Honoring the life’s work of activist Kim Geun-tae
The 75-year-old building once was a cheap inn where famous literary figures stayed and was renovated into an art space in 2010.
Now, one of its rooms has turned into a space for reading letters exchanged between Kim and his wife In Jae-keun, 64, also an important democracy activist, while Kim was being tortured in prison in the 1980s under the military regime. There are also letters exchanged between other activists and their families. This room is an installation work by artist Lee Boorok. Visitors are encouraged to write down an excerpt they like from these letters. The artist then burns their writing into wood.
The letters between Kim and In are also read by the modern day labor protesters in a video art piece titled “Okbaraji” installed in another room. It is a work by the artist group Listen To The City.

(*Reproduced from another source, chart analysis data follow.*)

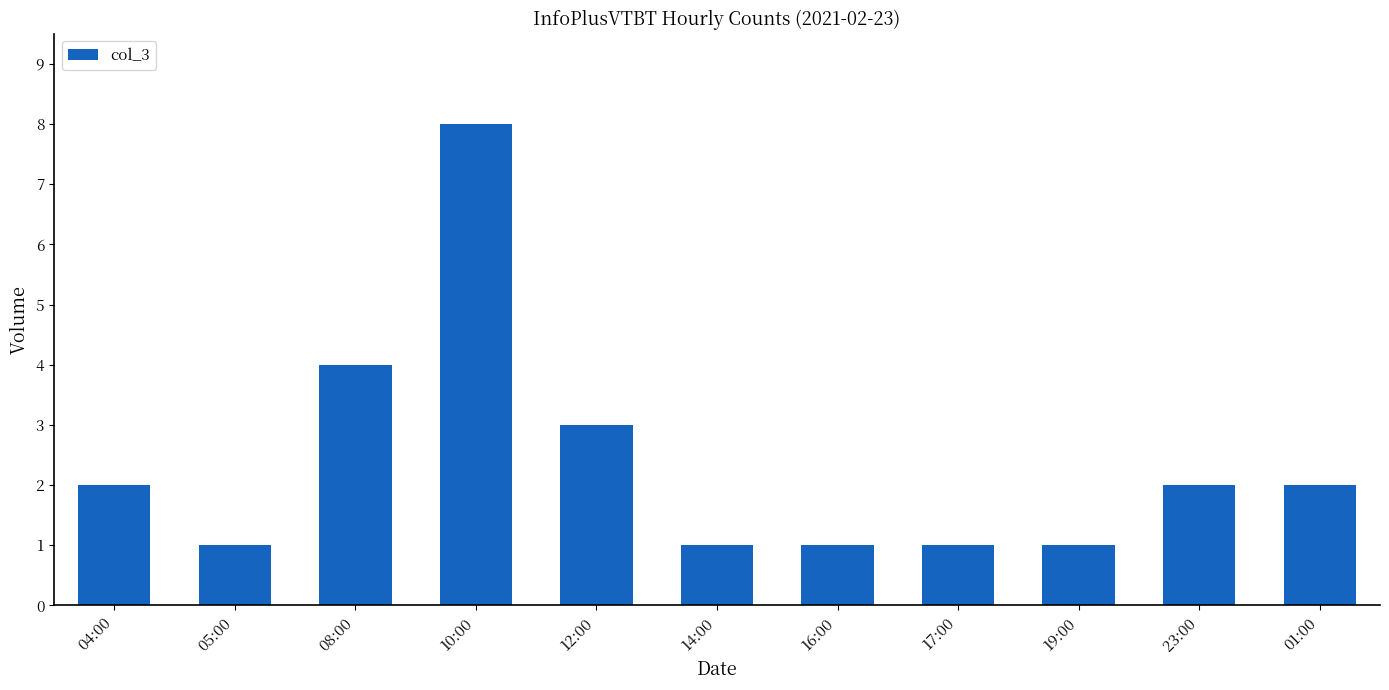

True or false: the data shows 0 at 17:00.

False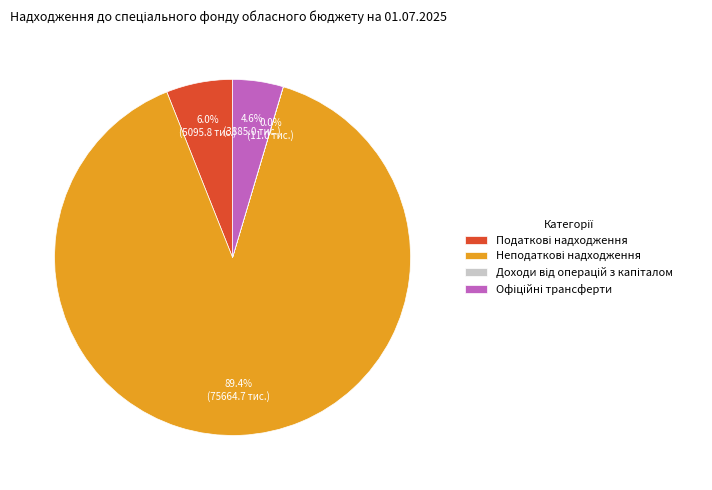

Is there any slice that represents more than half of the pie?

Yes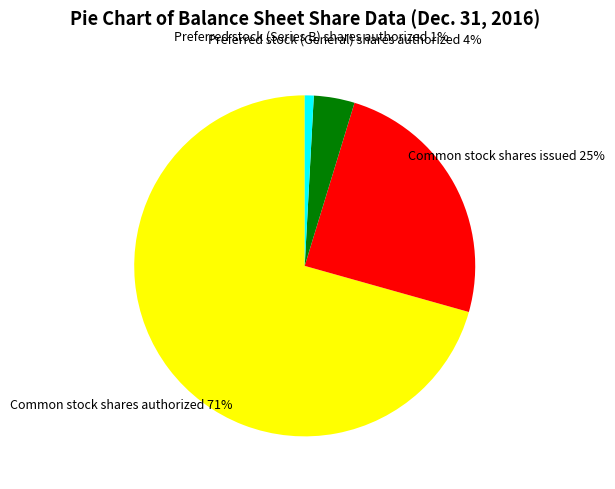

Between Preferred stock (General) shares authorized and Common stock shares issued, which is larger?

Common stock shares issued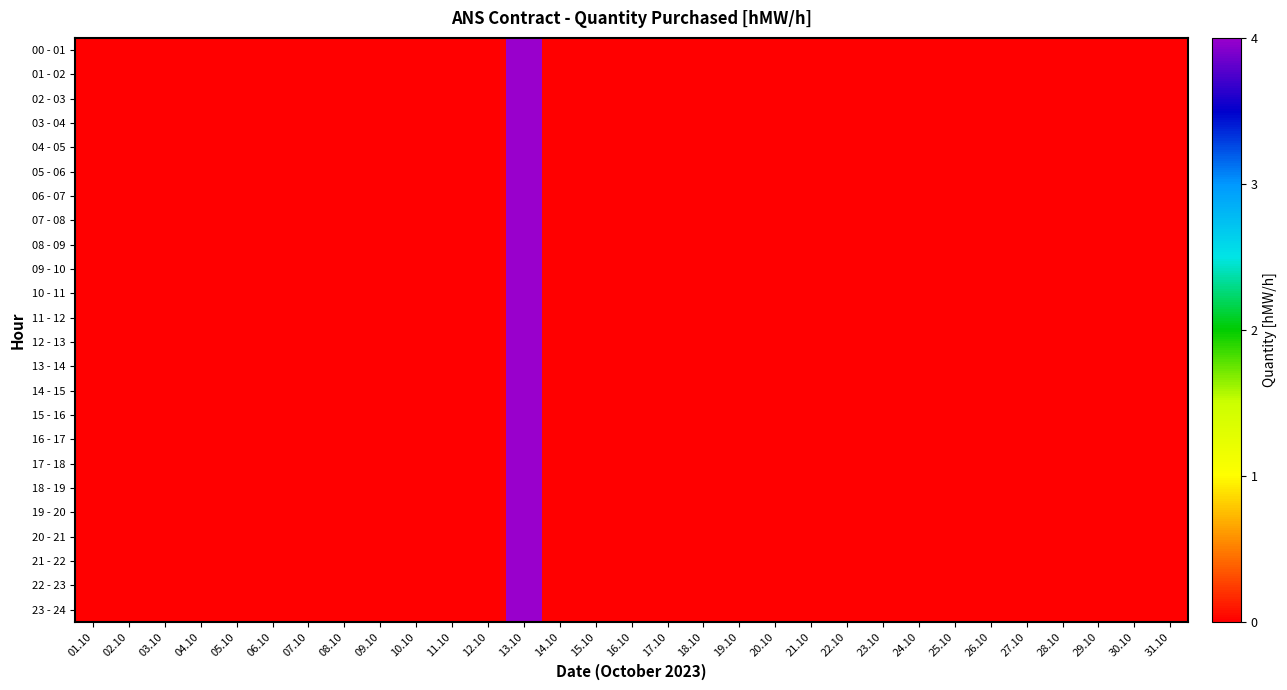

Which label corresponds to the largest value in the chart?

13.10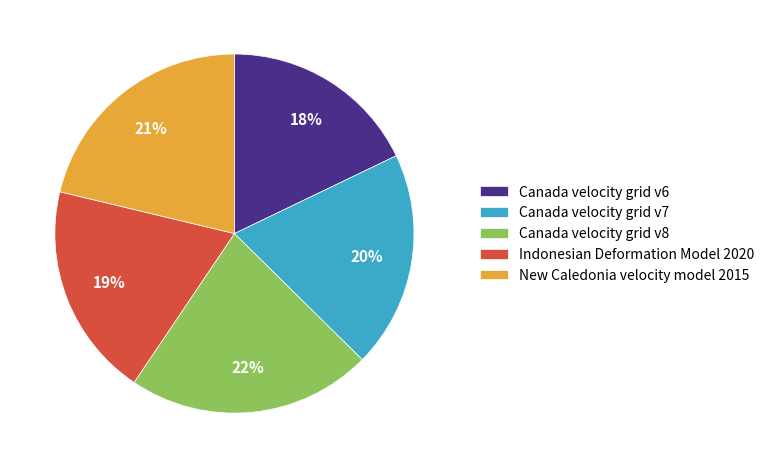

True or false: New Caledonia velocity model 2015 accounts for 10% of the total.

False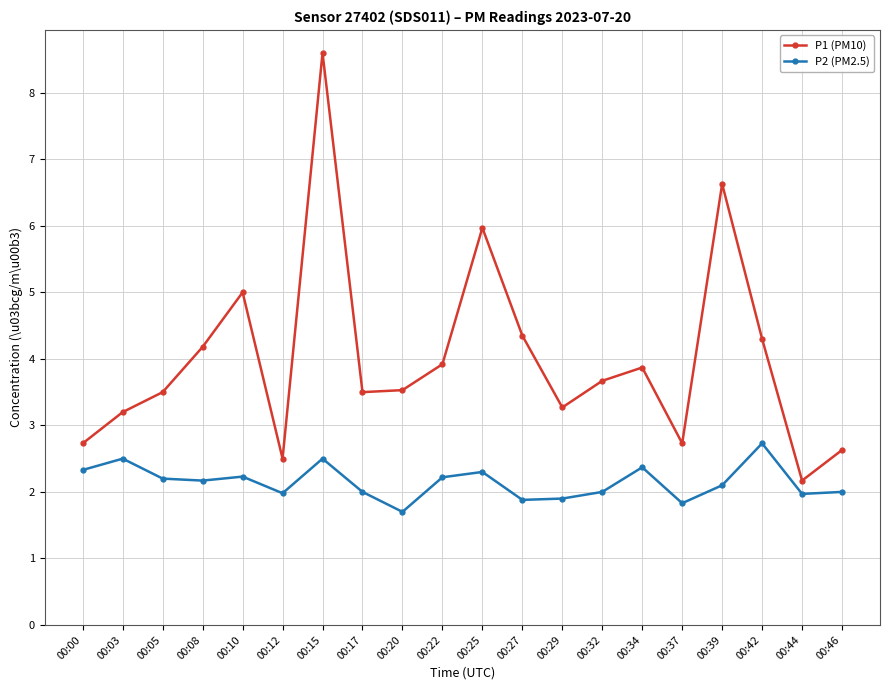

What is the value of the P1 (PM10) point at the 14th from the left?

3.7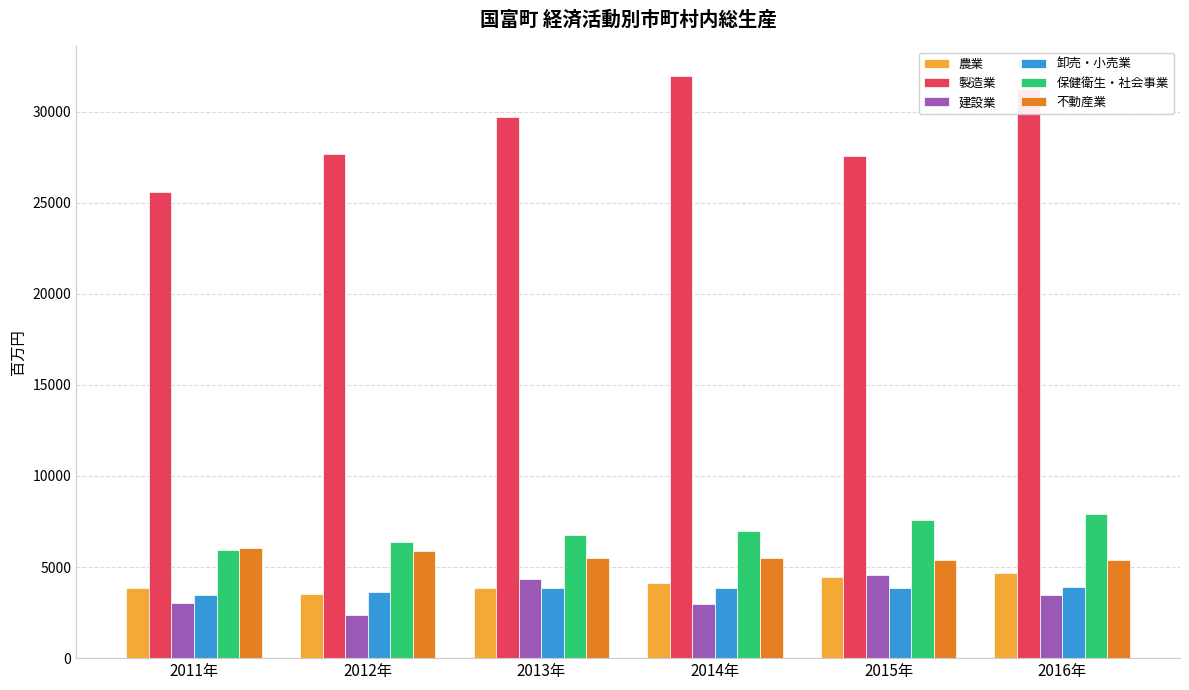

What is the average value of the 製造業 series?

28962.3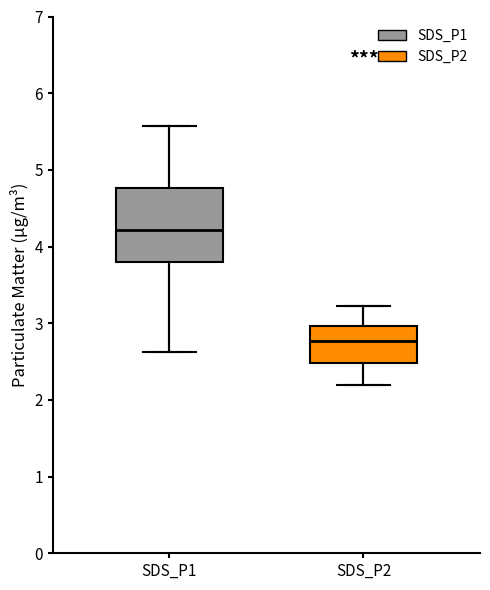

Which box is the tallest, from its lower edge to its upper edge?

SDS_P1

Kim’s letters show not only his integrity as an activist but also his poetic sensibilities. One letter reads, “The noises of rats [under the prison cell floor] was a salvation to me. My reason hesitated [to accept it as a salvation]... But reason was weak at the very moment when I was driven out of the world of common sense. It is not reason but only eyes and the voice of love that can ignite the embers of life in my heart.”
Okbaraji is the act of supplying a prisoner with food and clothes from outside the prison, mainly by the prisoner’s family. “This exhibition is not only about Kim or activists,” explained art historian Carey Park, who curated the exhibition.
“It is also about what the people did, like doing okbaraji for activists or supplying ‘a warm supper table’ for all that needed it. The title is also related to the ‘warm-hearted market economy’ that Kim looked after.”
The participants of the exhibit include artists such as Yangachi and Lim Ok-sang, a poet and a civic group.